Wednesday, January 02, 2013
Let GOP insist on carving out a property right to Social Security contributions; a debt ceiling breach could have dire consequences for some of today's beneficiaries
Well, the FICA tax on most wage earners goes back up by 2% (with a corresponding self-employment tax) and well it should. It’s my social security benefits that are getting paid. My next payment is due January 9 (sounds like a due date for a term paper in the old days).
But today’s wage earners are paying FICA, very “regressive” when viewed as a tax but sensible if viewed as an annuity premium, with no clear legal claim that politicians couldn’t take away their nest egg for some future crisis.
In view of the 1960 Supreme Court opinion (Flemming v. Nestor) I think Congress should carve out an explicit property right to everyone who has made social security contributions, both current beneficiaries, and people paying now for future retirement.
Some formula, commensurate with life insurance industry standards, should be used for the calculations. They should allow a sliding scale of starting retirement ages, and factor out a penalty (10%) to allow for the fact that the initial beneficiaries never paid in the 1930s (the Ponzi effect). That amount should be free from political meddling.

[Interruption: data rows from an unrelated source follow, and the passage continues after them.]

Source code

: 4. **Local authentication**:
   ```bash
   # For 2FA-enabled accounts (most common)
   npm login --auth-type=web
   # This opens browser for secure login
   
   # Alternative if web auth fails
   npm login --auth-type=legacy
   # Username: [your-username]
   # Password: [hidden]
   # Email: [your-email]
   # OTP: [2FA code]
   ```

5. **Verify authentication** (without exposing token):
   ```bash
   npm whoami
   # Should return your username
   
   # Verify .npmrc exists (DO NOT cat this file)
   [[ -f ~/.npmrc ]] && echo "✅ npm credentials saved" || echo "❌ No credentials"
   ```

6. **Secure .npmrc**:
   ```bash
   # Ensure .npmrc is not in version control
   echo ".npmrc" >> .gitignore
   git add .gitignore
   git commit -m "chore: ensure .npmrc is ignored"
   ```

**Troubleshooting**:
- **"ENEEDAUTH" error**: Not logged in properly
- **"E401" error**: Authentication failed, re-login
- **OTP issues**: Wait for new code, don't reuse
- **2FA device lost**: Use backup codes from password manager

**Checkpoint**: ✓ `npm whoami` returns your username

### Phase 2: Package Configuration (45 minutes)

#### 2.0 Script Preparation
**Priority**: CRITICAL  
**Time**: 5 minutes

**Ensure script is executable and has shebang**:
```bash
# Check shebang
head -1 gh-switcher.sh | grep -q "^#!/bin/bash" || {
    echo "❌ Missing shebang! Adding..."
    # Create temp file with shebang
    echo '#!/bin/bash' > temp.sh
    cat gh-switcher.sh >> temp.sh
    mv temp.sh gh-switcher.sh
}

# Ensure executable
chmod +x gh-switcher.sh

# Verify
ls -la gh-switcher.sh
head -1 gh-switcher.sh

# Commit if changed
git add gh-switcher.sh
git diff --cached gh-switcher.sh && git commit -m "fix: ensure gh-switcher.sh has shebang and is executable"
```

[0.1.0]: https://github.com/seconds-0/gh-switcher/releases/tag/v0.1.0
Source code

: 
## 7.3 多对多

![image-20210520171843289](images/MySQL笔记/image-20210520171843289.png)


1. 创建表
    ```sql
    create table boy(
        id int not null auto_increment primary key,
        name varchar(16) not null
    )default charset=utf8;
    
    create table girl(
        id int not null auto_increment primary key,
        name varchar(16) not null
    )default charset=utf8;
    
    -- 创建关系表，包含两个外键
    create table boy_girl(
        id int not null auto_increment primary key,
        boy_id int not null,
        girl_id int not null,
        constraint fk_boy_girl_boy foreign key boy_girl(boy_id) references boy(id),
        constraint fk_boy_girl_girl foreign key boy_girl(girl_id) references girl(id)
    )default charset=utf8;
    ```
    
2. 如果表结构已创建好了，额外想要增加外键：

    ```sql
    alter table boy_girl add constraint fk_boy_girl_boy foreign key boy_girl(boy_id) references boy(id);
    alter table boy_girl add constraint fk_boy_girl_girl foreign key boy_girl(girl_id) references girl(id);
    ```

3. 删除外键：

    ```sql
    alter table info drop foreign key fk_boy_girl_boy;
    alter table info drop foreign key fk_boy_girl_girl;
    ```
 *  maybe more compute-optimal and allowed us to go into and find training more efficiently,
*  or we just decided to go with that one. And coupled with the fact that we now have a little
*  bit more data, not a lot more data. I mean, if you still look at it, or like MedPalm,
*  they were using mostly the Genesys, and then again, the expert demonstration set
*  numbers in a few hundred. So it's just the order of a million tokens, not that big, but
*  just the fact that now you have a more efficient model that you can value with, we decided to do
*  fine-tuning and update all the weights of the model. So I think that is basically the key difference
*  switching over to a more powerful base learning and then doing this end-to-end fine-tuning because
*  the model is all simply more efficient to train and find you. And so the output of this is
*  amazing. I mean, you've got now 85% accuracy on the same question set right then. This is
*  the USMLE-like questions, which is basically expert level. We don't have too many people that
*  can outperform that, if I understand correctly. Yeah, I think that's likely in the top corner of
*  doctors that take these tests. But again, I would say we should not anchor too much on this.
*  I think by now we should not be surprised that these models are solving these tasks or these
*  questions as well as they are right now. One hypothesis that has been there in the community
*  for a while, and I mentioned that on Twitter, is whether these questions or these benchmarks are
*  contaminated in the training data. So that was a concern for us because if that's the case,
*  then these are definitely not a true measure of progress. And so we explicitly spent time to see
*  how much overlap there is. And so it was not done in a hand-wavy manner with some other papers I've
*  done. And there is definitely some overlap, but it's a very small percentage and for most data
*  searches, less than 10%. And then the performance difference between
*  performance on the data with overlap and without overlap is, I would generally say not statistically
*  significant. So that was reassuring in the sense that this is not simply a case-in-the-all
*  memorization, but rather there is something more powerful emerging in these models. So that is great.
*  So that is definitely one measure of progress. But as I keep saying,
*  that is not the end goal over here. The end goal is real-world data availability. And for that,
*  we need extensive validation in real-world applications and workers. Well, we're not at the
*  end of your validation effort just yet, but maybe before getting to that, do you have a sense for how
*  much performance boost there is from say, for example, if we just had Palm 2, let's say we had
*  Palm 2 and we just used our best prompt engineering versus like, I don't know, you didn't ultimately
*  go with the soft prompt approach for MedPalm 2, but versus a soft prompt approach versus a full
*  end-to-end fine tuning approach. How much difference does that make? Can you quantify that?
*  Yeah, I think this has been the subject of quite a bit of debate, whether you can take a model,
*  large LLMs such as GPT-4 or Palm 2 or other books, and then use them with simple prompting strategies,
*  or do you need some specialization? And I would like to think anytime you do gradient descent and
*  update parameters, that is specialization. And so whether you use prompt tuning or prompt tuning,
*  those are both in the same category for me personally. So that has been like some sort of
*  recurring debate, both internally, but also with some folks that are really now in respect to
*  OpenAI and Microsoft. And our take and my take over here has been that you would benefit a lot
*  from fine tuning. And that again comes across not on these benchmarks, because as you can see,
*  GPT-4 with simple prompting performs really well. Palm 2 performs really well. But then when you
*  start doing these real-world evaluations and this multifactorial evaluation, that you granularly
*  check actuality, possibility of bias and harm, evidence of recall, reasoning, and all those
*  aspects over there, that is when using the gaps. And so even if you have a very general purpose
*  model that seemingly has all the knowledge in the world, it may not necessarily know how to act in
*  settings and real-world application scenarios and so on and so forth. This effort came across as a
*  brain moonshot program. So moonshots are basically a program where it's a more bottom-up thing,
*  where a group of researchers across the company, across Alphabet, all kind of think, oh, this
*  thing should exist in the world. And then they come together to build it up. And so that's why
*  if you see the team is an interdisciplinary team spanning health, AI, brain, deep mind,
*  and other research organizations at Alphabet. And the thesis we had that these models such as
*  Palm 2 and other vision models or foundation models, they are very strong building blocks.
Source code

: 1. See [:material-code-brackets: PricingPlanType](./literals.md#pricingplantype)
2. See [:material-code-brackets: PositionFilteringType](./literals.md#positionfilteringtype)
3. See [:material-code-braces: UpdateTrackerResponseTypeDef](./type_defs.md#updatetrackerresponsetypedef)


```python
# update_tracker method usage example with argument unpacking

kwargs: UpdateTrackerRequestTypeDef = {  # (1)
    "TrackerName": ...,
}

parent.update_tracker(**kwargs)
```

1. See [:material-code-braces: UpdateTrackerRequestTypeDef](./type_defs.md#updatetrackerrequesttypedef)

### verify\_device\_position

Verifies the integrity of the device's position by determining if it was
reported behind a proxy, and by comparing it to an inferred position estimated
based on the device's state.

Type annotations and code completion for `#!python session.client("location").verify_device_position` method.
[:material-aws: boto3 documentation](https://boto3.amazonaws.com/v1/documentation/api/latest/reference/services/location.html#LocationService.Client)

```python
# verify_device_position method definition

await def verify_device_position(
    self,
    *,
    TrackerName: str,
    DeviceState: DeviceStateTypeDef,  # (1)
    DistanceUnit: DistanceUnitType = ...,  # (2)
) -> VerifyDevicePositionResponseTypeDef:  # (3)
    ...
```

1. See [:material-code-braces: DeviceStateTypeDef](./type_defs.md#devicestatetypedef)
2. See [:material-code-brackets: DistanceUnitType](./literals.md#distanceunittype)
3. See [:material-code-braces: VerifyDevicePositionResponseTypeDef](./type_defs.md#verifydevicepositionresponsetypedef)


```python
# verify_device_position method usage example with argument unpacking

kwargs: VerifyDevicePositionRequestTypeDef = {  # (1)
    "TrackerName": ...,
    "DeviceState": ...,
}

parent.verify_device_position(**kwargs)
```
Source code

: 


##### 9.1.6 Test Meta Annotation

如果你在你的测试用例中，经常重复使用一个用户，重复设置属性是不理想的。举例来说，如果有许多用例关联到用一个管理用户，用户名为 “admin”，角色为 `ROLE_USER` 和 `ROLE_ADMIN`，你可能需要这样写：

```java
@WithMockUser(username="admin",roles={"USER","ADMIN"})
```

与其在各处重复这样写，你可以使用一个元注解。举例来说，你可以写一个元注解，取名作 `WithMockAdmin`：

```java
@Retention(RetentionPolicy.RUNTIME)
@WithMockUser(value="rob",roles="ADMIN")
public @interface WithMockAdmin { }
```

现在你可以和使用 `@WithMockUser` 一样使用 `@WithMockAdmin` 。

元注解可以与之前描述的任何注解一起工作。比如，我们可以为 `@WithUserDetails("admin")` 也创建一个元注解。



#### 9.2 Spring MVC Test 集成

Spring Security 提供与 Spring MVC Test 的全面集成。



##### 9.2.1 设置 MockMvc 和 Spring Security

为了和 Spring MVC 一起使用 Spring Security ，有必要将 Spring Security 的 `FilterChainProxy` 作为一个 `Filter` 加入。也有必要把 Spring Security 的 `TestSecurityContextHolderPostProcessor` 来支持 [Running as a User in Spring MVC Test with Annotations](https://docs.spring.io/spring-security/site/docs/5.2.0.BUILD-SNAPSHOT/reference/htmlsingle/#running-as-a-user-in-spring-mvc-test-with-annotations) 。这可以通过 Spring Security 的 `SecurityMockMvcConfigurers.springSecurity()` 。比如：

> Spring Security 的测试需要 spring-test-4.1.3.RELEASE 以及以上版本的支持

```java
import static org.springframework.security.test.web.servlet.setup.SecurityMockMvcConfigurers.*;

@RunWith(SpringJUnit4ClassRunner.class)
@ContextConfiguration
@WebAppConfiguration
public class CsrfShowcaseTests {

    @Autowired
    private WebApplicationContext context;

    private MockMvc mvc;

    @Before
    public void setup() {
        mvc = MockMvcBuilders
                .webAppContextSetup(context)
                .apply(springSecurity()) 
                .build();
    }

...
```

And, sorry, the calculated property numbers for current workers will be slightly less because of the two year tax discount. People not yet retiring would get statements of their “valuations” every year.
Would the GOP like this? After all, Bush wanted to privatize social security, and this would be a step toward privatization.
Yet, in the early summer of 2011, John Boehner made a comment that retirees with other assets and income should give up social security now, because “we don’t have the money”. It’s remarks like that, previously unthinkable, that are so scary.
Consider the legal consequences of defaulting on the debt, if the new Congress plays the “deconstruct the government” game (sorry, that term came from my first book, and others have jumped on it, even saying “I got what I wished for” from House Republicans). If current social security retirees (or “annuitants”) don’t have a legal property claim to their money, a court (if another party, like a stiffed government contractor brought suit) could order everyone else paid besides the retirees. This isn’t because of “Parlour Timocracy” (I’m referring now to the Treasury Secretary, not to the musician who coined the term in August 2011 for political satire); it could happen because of court opinion. (Geithner has already taken emergency steps to extend the debt limit for about six weeks.) Then, the only way social security beneficiaries could get back in the sheriff’s bankruptcy line is to demonstrate “need”. Means testing and asset tracking – we do it now for Medicaid – could be easier and scarier than you think. Some of us might never see checks again. (And the mathematical complications of early retirement even could raise the specter of trying to collect some of what was paid out.)
The president warned Tuesday night of catastrophe if the GOP plays with the stability of the country’s ability to pay its debts again. This could be part of what he is talking about.
But I do want some property right to what I put in. Don’t call me a “selfish baby boomer” or post-baby-boomer. I want what I thought was promised. That was the deal, the social contract.
There are some social conservatives who want to exclude all families with children from paying social security tax – which means that the childless carry the entire bill. Essentially, “he” (like Mero or Carlson) would create a world where only people who have raised children get benefits. How is that for a “modest proposal”? You could hear it some day.